Non rispose. Inarcò le sopracciglia in segno di stupore e porse la penna all’infermiera. La mano tremava convulsamente.

– Può farlo lei oggi, per favore?

L’infermiera prese la penna e segnò una croce sul calendario: era il trentunesimo giorno. Quando la giovane donna se ne andò, la signora Mali ritornò con lo sguardo a fissare il muro giallo ocra, le orecchie tese ai rumori del mondo. Non riusciva a smettere di pensare a quello strano incontro. Percepiva in esso la familiarità che aveva sempre ricercato. Chi erano quelle persone? Perché la bambina aveva il suo stesso nome? Nella sua mente iniziò poco alla volta a germogliare un’idea. Un senso di piacere e di calore dilatò il cuore della donna. Di colpo le parole le uscirono di bocca, senza nemmeno rendersene conto.
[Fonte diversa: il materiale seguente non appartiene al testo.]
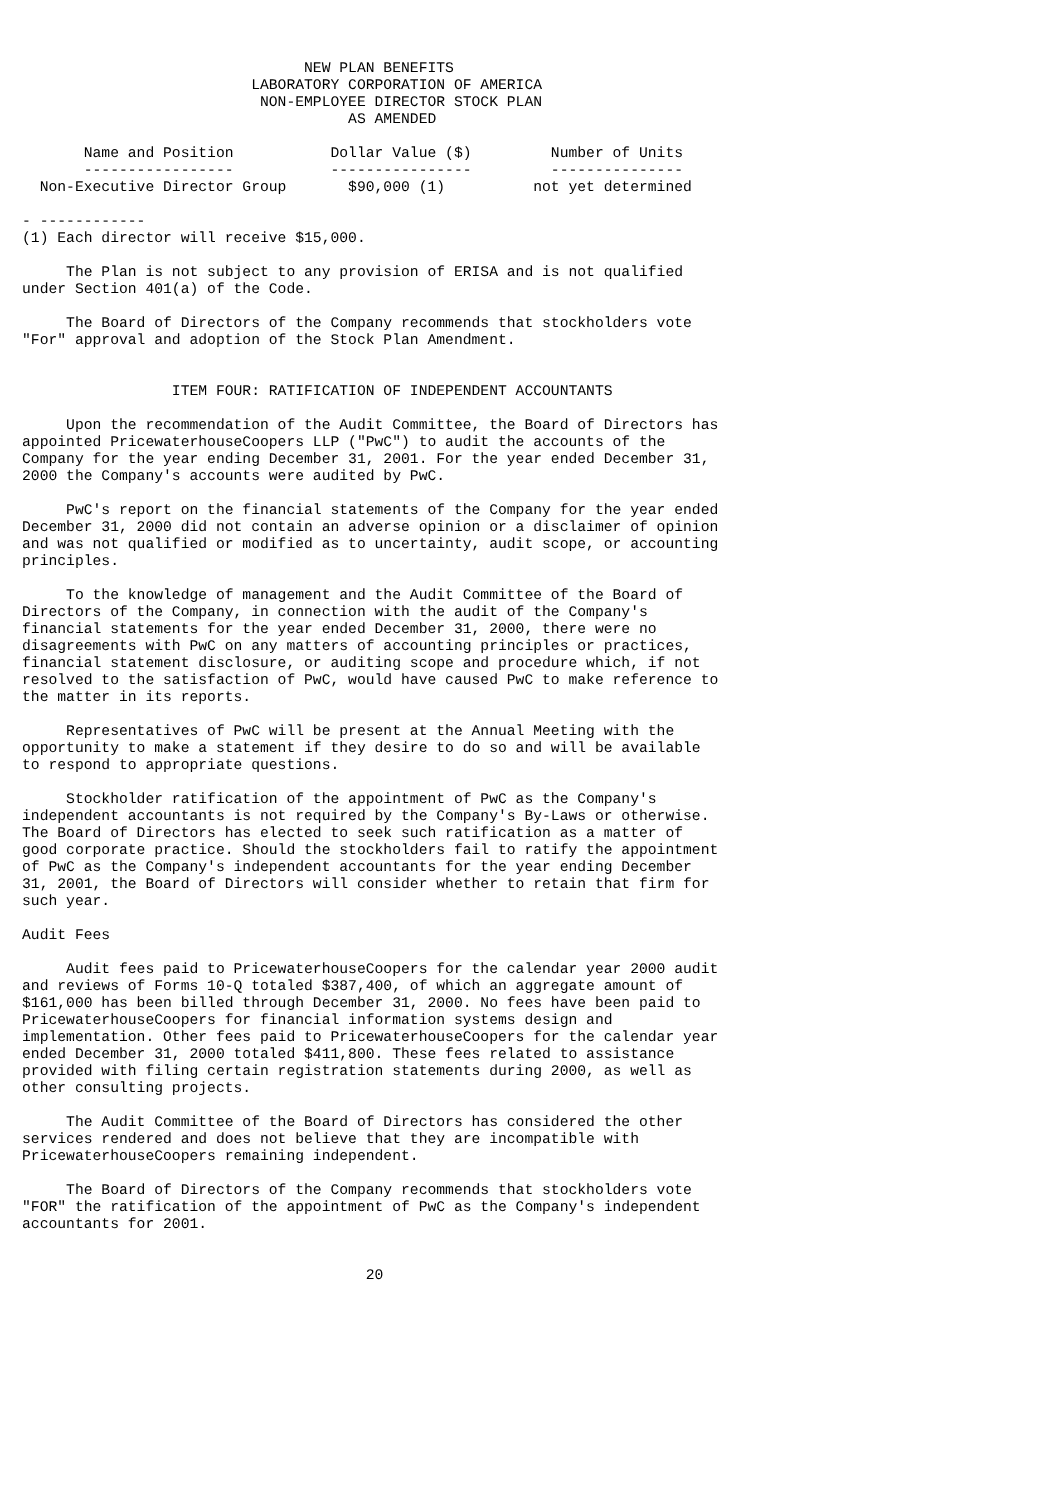NEW PLAN BENEFITS
                          LABORATORY CORPORATION OF AMERICA
                           NON-EMPLOYEE DIRECTOR STOCK PLAN
                                     AS AMENDED

       Name and Position           Dollar Value ($)         Number of Units
       -----------------           ----------------         ---------------
  Non-Executive Director Group       $90,000 (1)          not yet determined

- ------------
(1) Each director will receive $15,000.

     The Plan is not subject to any provision of ERISA and is not qualified
under Section 401(a) of the Code.

     The Board of Directors of the Company recommends that stockholders vote
"For" approval and adoption of the Stock Plan Amendment.


                 ITEM FOUR: RATIFICATION OF INDEPENDENT ACCOUNTANTS

     Upon the recommendation of the Audit Committee, the Board of Directors has
appointed PricewaterhouseCoopers LLP ("PwC") to audit the accounts of the
Company for the year ending December 31, 2001. For the year ended December 31,
2000 the Company's accounts were audited by PwC.

     PwC's report on the financial statements of the Company for the year ended
December 31, 2000 did not contain an adverse opinion or a disclaimer of opinion
and was not qualified or modified as to uncertainty, audit scope, or accounting
principles.

     To the knowledge of management and the Audit Committee of the Board of
Directors of the Company, in connection with the audit of the Company's
financial statements for the year ended December 31, 2000, there were no
disagreements with PwC on any matters of accounting principles or practices,
financial statement disclosure, or auditing scope and procedure which, if not
resolved to the satisfaction of PwC, would have caused PwC to make reference to
the matter in its reports.

     Representatives of PwC will be present at the Annual Meeting with the
opportunity to make a statement if they desire to do so and will be available
to respond to appropriate questions.

     Stockholder ratification of the appointment of PwC as the Company's
independent accountants is not required by the Company's By-Laws or otherwise.
The Board of Directors has elected to seek such ratification as a matter of
good corporate practice. Should the stockholders fail to ratify the appointment
of PwC as the Company's independent accountants for the year ending December
31, 2001, the Board of Directors will consider whether to retain that firm for
such year.

Audit Fees

     Audit fees paid to PricewaterhouseCoopers for the calendar year 2000 audit
and reviews of Forms 10-Q totaled $387,400, of which an aggregate amount of
$161,000 has been billed through December 31, 2000. No fees have been paid to
PricewaterhouseCoopers for financial information systems design and
implementation. Other fees paid to PricewaterhouseCoopers for the calendar year
ended December 31, 2000 totaled $411,800. These fees related to assistance
provided with filing certain registration statements during 2000, as well as
other consulting projects.

     The Audit Committee of the Board of Directors has considered the other
services rendered and does not believe that they are incompatible with
PricewaterhouseCoopers remaining independent.

     The Board of Directors of the Company recommends that stockholders vote
"FOR" the ratification of the appointment of PwC as the Company's independent
accountants for 2001.


                                       20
– Mamma… Papà… – disse con voce sottile.

Due universi statici ma distinti, l’alfa e l’omega, l’inizio e la fine, erano venuti a coincidere sullo stesso asse spazio-temporale ed erano divenuti Uno, raggiungendo l’eternità.

– Il muro è… – affermò fievolmente dopo aver emesso un lungo sospiro.

L’ombra di un sorriso passò sul suo viso. Chiuse gli occhi e si lasciò sprofondare nel letto.